The state-of-art Table 7 presents various studies related to spine segmentation using different techniques and datasets. Most studies involving semantic segmentation typically emphasize performance metrics useful for evaluation purposes such as the Dice Coefficient and Jaccard Index among others. The method put forward for spine segmentation based on LinkNet-152 architecture with an EfficientNetB7 encoder has given excellent performance results with a Dice Coefficient of 96.85% and a Jaccard Index of 95.37%. In37 a novel 3D-MRU-Net was used for spine segmentation. The proposed model was encoder-decoder architecture in which residual blocks were used as the encoder and 3D U-Net was used as a decoder.
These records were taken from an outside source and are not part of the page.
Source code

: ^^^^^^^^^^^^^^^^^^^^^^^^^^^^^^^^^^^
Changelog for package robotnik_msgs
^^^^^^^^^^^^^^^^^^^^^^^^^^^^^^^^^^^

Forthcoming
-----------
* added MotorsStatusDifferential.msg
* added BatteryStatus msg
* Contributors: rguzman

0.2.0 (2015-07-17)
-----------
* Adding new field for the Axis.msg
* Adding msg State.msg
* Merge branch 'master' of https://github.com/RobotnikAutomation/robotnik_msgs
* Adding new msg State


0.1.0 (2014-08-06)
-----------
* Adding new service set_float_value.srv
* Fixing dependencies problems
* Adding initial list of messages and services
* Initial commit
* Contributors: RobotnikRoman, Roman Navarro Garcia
The experiments.

Table 7 The comparison of the proposed model with other deep learning models.

were performed on the VerSe’20 and VerSe19 datasets. The results show that 3D-MRU-Net achieves a dice score of 95.19%. Deep learning is an emerging technique for medical analysis. A patch-based deep Learning approach was designed for the CT vertebral segmentation4. The approach was tested on the three publicly available datasets VerSe, CSI-Seg, and Lumbar CT. The model performs well as compared to state-of-the-art methods and gives 90.2% accuracy. 60 to 80% adults experience back pain at a certain point in their lives.
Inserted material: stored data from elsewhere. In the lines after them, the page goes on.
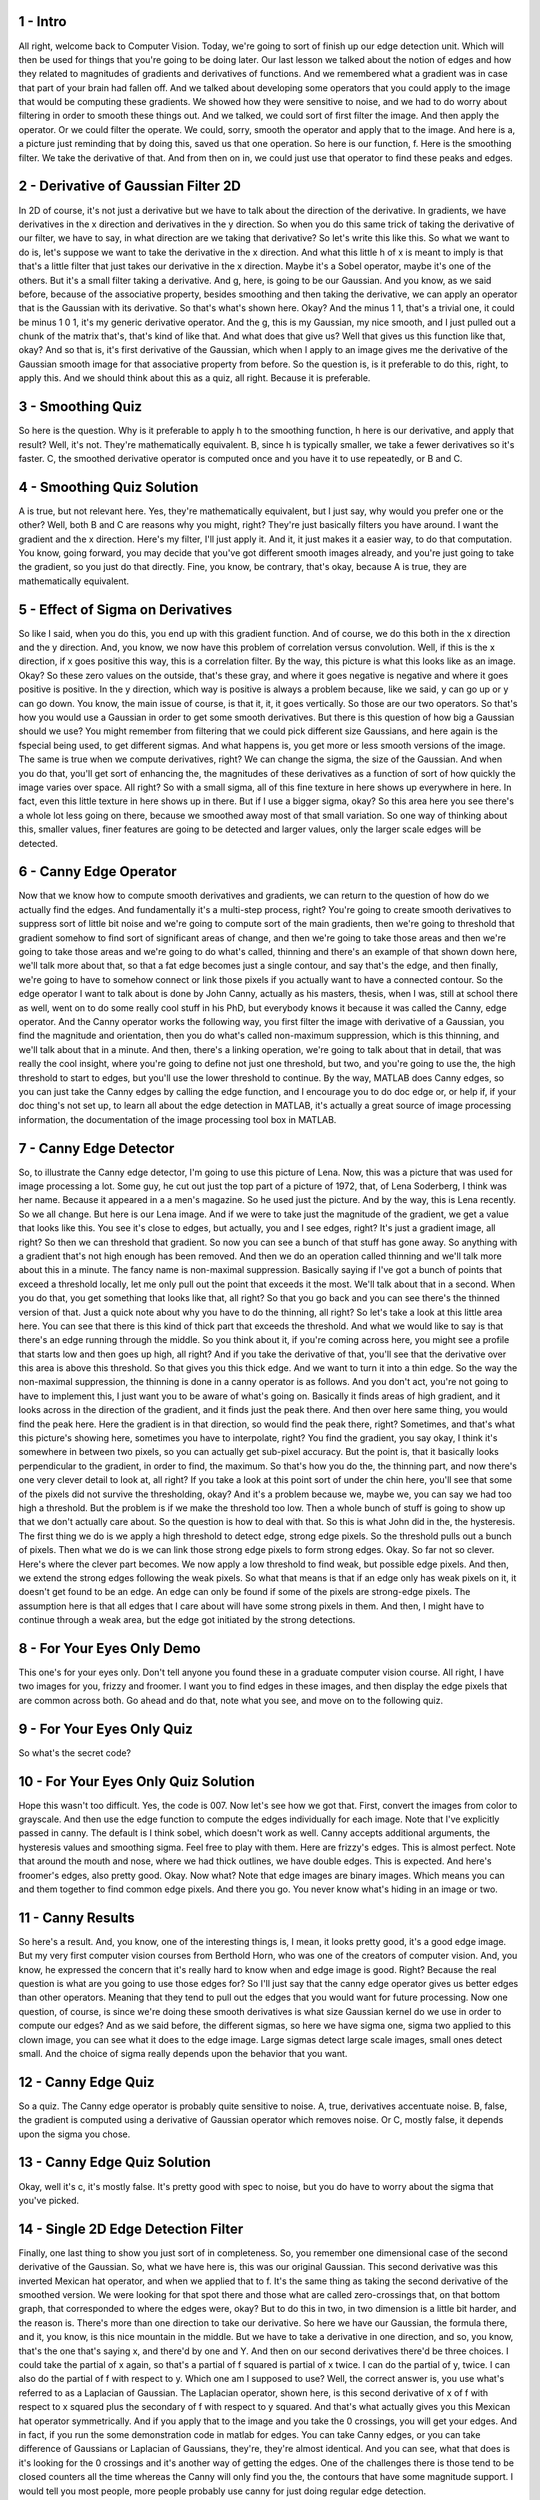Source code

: 1 - Intro 
=========
All right, welcome back to Computer Vision.
Today, we're going to sort of finish up our edge detection unit.
Which will then be used for things that you're going to be doing later.
Our last lesson we talked about the notion of edges and
how they related to magnitudes of gradients and derivatives of functions.
And we remembered what a gradient was in case that part of
your brain had fallen off.
And we talked about developing some operators that you could apply to
the image that would be computing these gradients.
We showed how they were sensitive to noise, and
we had to do worry about filtering in order to smooth these things out.
And we talked, we could sort of first filter the image.
And then apply the operator.
Or we could filter the operate.
We could, sorry, smooth the operator and apply that to the image.
And here is a,
a picture just reminding that by doing this, saved us that one operation.
So here is our function, f.
Here is the smoothing filter.
We take the derivative of that.
And from then on in,
we could just use that operator to find these peaks and edges.

2 - Derivative of Gaussian Filter 2D 
====================================
In 2D of course, it's not just a derivative but
we have to talk about the direction of the derivative.
In gradients, we have derivatives in the x direction and
derivatives in the y direction.
So when you do this same trick of taking the derivative of our filter,
we have to say, in what direction are we taking that derivative?
So let's write this like this.
So what we want to do is,
let's suppose we want to take the derivative in the x direction.
And what this little h of x is meant to imply is that
that's a little filter that just takes our derivative in the x direction.
Maybe it's a Sobel operator, maybe it's one of the others.
But it's a small filter taking a derivative.
And g, here, is going to be our Gaussian.
And you know, as we said before, because of the associative property,
besides smoothing and then taking the derivative,
we can apply an operator that is the Gaussian with its derivative.
So that's what's shown here.
Okay? And the minus 1 1, that's a trivial one,
it could be minus 1 0 1, it's my generic derivative operator.
And the g, this is my Gaussian, my nice smooth, and
I just pulled out a chunk of the matrix that's, that's kind of like that.
And what does that give us?
Well that gives us this function like that, okay?
And so that is, it's first derivative of the Gaussian, which when I apply to
an image gives me the derivative of the Gaussian smooth image for
that associative property from before.
So the question is, is it preferable to do this, right, to apply this.
And we should think about this as a quiz, all right.
Because it is preferable.

3 - Smoothing Quiz 
==================
So here is the question.
Why is it preferable to apply h to the smoothing function,
h here is our derivative, and apply that result?
Well, it's not.
They're mathematically equivalent.
B, since h is typically smaller, we take a fewer derivatives so it's faster.
C, the smoothed derivative operator is computed once and
you have it to use repeatedly, or B and C.

4 - Smoothing Quiz Solution 
===========================
A is true, but not relevant here.
Yes, they're mathematically equivalent, but I just say,
why would you prefer one or the other?
Well, both B and C are reasons why you might, right?
They're just basically filters you have around.
I want the gradient and the x direction.
Here's my filter, I'll just apply it.
And it, it just makes it a easier way, to do that computation.
You know, going forward,
you may decide that you've got different smooth images already, and
you're just going to take the gradient, so you just do that directly.
Fine, you know,
be contrary, that's okay, because A is true, they are mathematically equivalent.

5 - Effect of Sigma on Derivatives 
==================================
So like I said, when you do this, you end up with this gradient function.
And of course, we do this both in the x direction and the y direction.
And, you know, we now have this problem of correlation versus convolution.
Well, if this is the x direction, if x goes positive this way,
this is a correlation filter.
By the way, this picture is what this looks like as an image.
Okay?
So these zero values on the outside, that's these gray, and
where it goes negative is negative and where it goes positive is positive.
In the y direction, which way is positive is always a problem because,
like we said, y can go up or y can go down.
You know, the main issue of course, is that it, it, it goes vertically.
So those are our two operators.
So that's how you would use a Gaussian in order to get some smooth derivatives.
But there is this question of how big a Gaussian should we use?
You might remember from filtering that we could pick different size Gaussians,
and here again is the fspecial being used, to get different sigmas.
And what happens is, you get more or less smooth versions of the image.
The same is true when we compute derivatives, right?
We can change the sigma, the size of the Gaussian.
And when you do that, you'll get sort of enhancing the, the magnitudes of these
derivatives as a function of sort of how quickly the image varies over space.
All right?
So with a small sigma,
all of this fine texture in here shows up everywhere in here.
In fact, even this little texture in here shows up in there.
But if I use a bigger sigma, okay?
So this area here you see there's a whole lot less going on there,
because we smoothed away most of that small variation.
So one way of thinking about this, smaller values, finer features are going to
be detected and larger values, only the larger scale edges will be detected.

6 - Canny Edge Operator  
========================
Now that we know how to compute smooth derivatives and
gradients, we can return to the question of how do we actually find the edges.
And fundamentally it's a multi-step process, right?
You're going to create smooth derivatives to suppress sort of little bit
noise and we're going to compute sort of the main gradients, then we're going to
threshold that gradient somehow to find sort of significant areas of change, and
then we're going to take those areas and then we're going to take those areas
and we're going to do what's called, thinning and
there's an example of that shown down here, we'll talk more about that, so
that a fat edge becomes just a single contour, and say that's the edge, and
then finally, we're going to have to somehow connect or
link those pixels if you actually want to have a connected contour.
So the edge operator I want to talk about is done by John Canny,
actually as his masters, thesis, when I was,
still at school there as well, went on to do some really cool stuff in his PhD,
but everybody knows it because it was called the Canny, edge operator.
And the Canny operator works the following way, you first filter the image with
derivative of a Gaussian, you find the magnitude and
orientation, then you do what's called non-maximum suppression,
which is this thinning, and we'll talk about that in a minute.
And then, there's a linking operation, we're going to talk about that in detail,
that was really the cool insight, where you're going to define not just one
threshold, but two, and you're going to use the, the high threshold to start to
edges, but you'll use the lower threshold to continue.
By the way, MATLAB does Canny edges, so you can just take the Canny edges by
calling the edge function, and I encourage you to do doc edge or, or help if,
if your doc thing's not set up, to learn all about the edge detection in MATLAB,
it's actually a great source of image processing information,
the documentation of the image processing tool box in MATLAB.

7 - Canny Edge Detector 
=======================
So, to illustrate the Canny edge detector,
I'm going to use this picture of Lena.
Now, this was a picture that was used for image processing a lot.
Some guy, he cut out just the top part of a picture of 1972,
that, of Lena Soderberg, I think was her name.
Because it appeared in a a men's magazine.
So he used just the picture.
And by the way, this is Lena recently.
So we all change.
But here is our Lena image.
And if we were to take just the magnitude of the gradient,
we get a value that looks like this.
You see it's close to edges, but actually, you and I see edges, right?
It's just a gradient image, all right?
So then we can threshold that gradient.
So now you can see a bunch of that stuff has gone away.
So anything with a gradient that's not high enough has been removed.
And then we do an operation called thinning and
we'll talk more about this in a minute.
The fancy name is non-maximal suppression.
Basically saying if I've got a bunch of points that exceed a threshold locally,
let me only pull out the point that exceeds it the most.
We'll talk about that in a second.
When you do that, you get something that looks like that, all right?
So that you go back and you can see there's the thinned version of that.
Just a quick note about why you have to do the thinning, all right?
So let's take a look at this little area here.
You can see that there is this kind of thick part that exceeds the threshold.
And what we would like to say is that there's an edge running through
the middle.
So you think about it, if you're coming across here,
you might see a profile that starts low and then goes up high, all right?
And if you take the derivative of that,
you'll see that the derivative over this area is above this threshold.
So that gives you this thick edge.
And we want to turn it into a thin edge.
So the way the non-maximal suppression,
the thinning is done in a canny operator is as follows.
And you don't act, you're not going to have to implement this,
I just want you to be aware of what's going on.
Basically it finds areas of high gradient, and it looks across
in the direction of the gradient, and it finds just the peak there.
And then over here same thing, you would find the peak here.
Here the gradient is in that direction, so would find the peak there, right?
Sometimes, and that's what this picture's showing here,
sometimes you have to interpolate, right?
You find the gradient, you say okay, I think it's somewhere in
between two pixels, so you can actually get sub-pixel accuracy.
But the point is, that it basically looks perpendicular to the gradient,
in order to find, the maximum.
So that's how you do the, the thinning part, and
now there's one very clever detail to look at, all right?
If you take a look at this point sort of under the chin here,
you'll see that some of the pixels did not survive the thresholding, okay?
And it's a problem because we, maybe we,
you can say we had too high a threshold.
But the problem is if we make the threshold too low.
Then a whole bunch of stuff is going to show up that we don't
actually care about.
So the question is how to deal with that.
So this is what John did in the, the hysteresis.
The first thing we do is we apply a high threshold to detect edge,
strong edge pixels.
So the threshold pulls out a bunch of pixels.
Then what we do is we can link those strong edge pixels to form strong edges.
Okay. So far not so clever.
Here's where the clever part becomes.
We now apply a low threshold to find weak, but possible edge pixels.
And then, we extend the strong edges following the weak pixels.
So what that means is that if an edge only has weak pixels on it,
it doesn't get found to be an edge.
An edge can only be found if some of the pixels are strong-edge pixels.
The assumption here is that all edges that I
care about will have some strong pixels in them.
And then, I might have to continue through a weak area, but
the edge got initiated by the strong detections.

8 - For Your Eyes Only Demo 
===========================
This one's for your eyes only.
Don't tell anyone you found these in a graduate computer vision course.
All right, I have two images for you, frizzy and froomer.
I want you to find edges in these images, and
then display the edge pixels that are common across both.
Go ahead and do that, note what you see, and move on to the following quiz.

9 - For Your Eyes Only Quiz 
===========================
So what's the secret code?

10 - For Your Eyes Only Quiz Solution 
=====================================
Hope this wasn't too difficult.
Yes, the code is 007.
Now let's see how we got that.
First, convert the images from color to grayscale.
And then use the edge function to compute the edges individually for each image.
Note that I've explicitly passed in canny.
The default is I think sobel, which doesn't work as well.
Canny accepts additional arguments, the hysteresis values and smoothing sigma.
Feel free to play with them.
Here are frizzy's edges.
This is almost perfect.
Note that around the mouth and
nose, where we had thick outlines, we have double edges.
This is expected.
And here's froomer's edges, also pretty good.
Okay. Now what?
Note that edge images are binary images.
Which means you can and them together to find common edge pixels.
And there you go.
You never know what's hiding in an image or two.

11 - Canny Results 
==================
So here's a result.
And, you know, one of the interesting things is,
I mean, it looks pretty good, it's a good edge image.
But my very first computer vision courses from Berthold Horn,
who was one of the creators of computer vision.
And, you know, he expressed the concern that it's really hard to know when and
edge image is good.
Right?
Because the real question is what are you going to use those edges for?
So I'll just say that the canny edge operator gives us
better edges than other operators.
Meaning that they tend to pull out the edges that you would want for
future processing.
Now one question, of course, is since we're doing these smooth derivatives
is what size Gaussian kernel do we use in order to compute our edges?
And as we said before, the different sigmas, so here we have sigma one, sigma
two applied to this clown image, you can see what it does to the edge image.
Large sigmas detect large scale images, small ones detect small.
And the choice of sigma really depends upon the behavior that you want.

12 - Canny Edge Quiz 
====================
So a quiz.
The Canny edge operator is probably quite sensitive to noise.
A, true, derivatives accentuate noise.
B, false, the gradient is computed using a derivative of
Gaussian operator which removes noise.
Or C, mostly false, it depends upon the sigma you chose.

13 - Canny Edge Quiz Solution 
=============================
Okay, well it's c, it's mostly false.
It's pretty good with spec to noise, but
you do have to worry about the sigma that you've picked.

14 - Single 2D Edge Detection Filter 
====================================
Finally, one last thing to show you just sort of in completeness.
So, you remember one dimensional case of the second derivative of the Gaussian.
So, what we have here is, this was our original Gaussian.
This second derivative was this inverted Mexican hat operator, and
when we applied that to f.
It's the same thing as taking the second derivative of the smoothed version.
We were looking for that spot there and those what are called zero-crossings
that, on that bottom graph, that corresponded to where the edges were, okay?
But to do this in two,
in two dimension is a little bit harder, and the reason is.
There's more than one direction to take our derivative.
So here we have our Gaussian, the formula there, and it,
you know, is this nice mountain in the middle.
But we have to take a derivative in one direction, and so,
you know, that's the one that's saying x, and there'd by one and Y.
And then on our second derivatives there'd be three choices.
I could take the partial of x again, so
that's a partial of f squared is partial of x twice.
I can do the partial of y, twice.
I can also do the partial of f with respect to y.
Which one am I supposed to use?
Well, the correct answer is,
you use what's referred to as a Laplacian of Gaussian.
The Laplacian operator, shown here, is this second derivative of x of
f with respect to x squared plus the secondary of f with respect to y squared.
And that's what actually gives you this Mexican hat operator symmetrically.
And if you apply that to the image and
you take the 0 crossings, you will get your edges.
And in fact, if you run the some demonstration code in matlab for edges.
You can take Canny edges, or you can take difference of Gaussians or
Laplacian of Gaussians, they're, they're almost identical.
And you can see, what that does is it's looking for
the 0 crossings and it's another way of getting the edges.
One of the challenges there is those tend to be closed counters all
the time whereas the Canny will only find you the,
the contours that have some magnitude support.
I would tell you most people, more people probably use canny for
just doing regular edge detection.

15 - Edge Demo 
==============
Here is a quick demo in MATLAB showing you a few different ways of
computing edges.
Note that you can do the same in Octave.
Just remember to load the image package.
All right, let's read an image and display it.
Here we use figure to open a new window, imshow to show the image in the window,
and title to set a title, all in one line.
We will use this idiom frequently.
Let's now convert the image to monochrome or grayscale.
We'll use the rgb2gray function for this purpose.
And here's what it looks like.
Now let's create a smoothed version of the image.
First, create a Gaussian filter using the fspecial function.
Here's what the filter looks like.
Whoa, plotting it as a surface might help.
Okay.
Now apply this filter to the image.
Compare this with the original.
All right. For the first method, we will shift the image left by one pixel,
right by one pixel, and compute their difference.
Let's make a copy of the smooth version to create the left image.
To shift the image to the left, we copy all the pixels from the second column
onwards til the end to positions first column to n minus 1.
Note that the last and second last columns here would be identical.
Similarly for right.
Now we compute the difference, remembering to convert to double type.
Note that the difference may contain negative numbers.
So to display it correctly,
we pass in an empty vector as the second argument to imshow.
Notice how object boundaries are highlighted as brighter or
darker areas, indicating greater positive or negative differences.
Other areas are almost gray, indicating close to zero difference.
Our second method is to use the canny edge detector.
We use the edge function, passing in canny as the method argument.
Remember that the Canny algorithm performs non-maximal suppression?
That, along with some other tricks, result in a much more meaningful edge image.
Let's also run the Canny edge detector on the smooth version of the image.
Notice how a lot of the detail features are now gone.
Here is the original set of edges for comparison.
Our last method uses Laplacian of Gaussian.
You simply need to pass in log as the method argument.
Again, the edges found by Canny are shown for comparison.
You can use doc edge to find out more options that might be available.
As you can see, there are other edge operators that you can apply,
as well as pass in custom parameters.
By this time, you should have MATLAB or Octave installed on your local machine.
You will need it to solve the problem sets.
Please refer back to the introduction lesson for instructions.

16 - End 
========
So, that ends the lesson on edge detection and
in fact, the first subunit all together on image processing.
Hopefully you've learned a little bit about filtering with convolution and
correlation, and the idea about taking these derivatives.
We've also talked about filters being used as templates.
next, what we're going to do is we're going to take a little detour, and
do some real computer vision.
That is, computing some data structure that tells us what's in
the picture from our images, and will actually use these edges and
then we'll come back to doing more about image processing.
But first, you'll get to go find some lines, circles, coins, and
cool stuff in pictures.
In8an automated U-Net architecture was presented for the accurate and practical spine segmentation. A customized data set consisting of 344 CT scans was used for experiments. The proposed model achieves 90.4% accuracy. Two systems were developed for the automated segmentation of vertebrae in38. In the first method, MLPNN was introduced to classify the vertebra and secondly, APCNN was used for the segmentation of spine Vertebra. A result of 94.2% was achieved by the proposed system. A patch-based deep belief network (PaBDN) was proposed39 for automatic segmentation of the spine. The PaBDN automatically selected a feature from the region of interest and an unsupervised algorithm was applied for weight initialization. The proposed model gives a promising result of 86.1% as compared to previous models. Kim et al.40 proposed a differentiable appearence method for automated spine segmentation with less dataset. The model learns the image from the input dataset and does not depends on the extracted features. The proposed model was tested on VerSe 2020 dataset which achieved 90% dice score. Saeed et al.2 proposed a CHASPPRAU-Net for automated spine segmentation. The proposed model used a modified version of the U-Net as an encoder for feature extraction. These features are passed to the 3D U-Net for final segmentation. The proposed model was tested on VerSe dataset and achieved 94.58% dice score.

Conclusion

Due to the extraordinary shape and ambiguous boundaries of spines, segmentation is a difficult task. With the possibility that deep learning techniques would be helpful to spine segmentation as it is less prone to any disturbances. This research presents a deep learning encoder-based approach to LinkNet-152 model architecture for the semantic segmentation of spines in CT images. LinkNet-34 is compared with three other models: FPN, U-Net, and PSPNet. The performance of EfficientNetB7 when used as an encoder for LinkNet-152 is also compared with ResNet34, MobileNetv2, and ResNet50. The optimization of the model was evaluated with three optimizers as follows: RMSProp, Adamax, and Adam, with Adamax giving the best results of 95.37% mean Jaccard index and 96.85% Dice coefficient.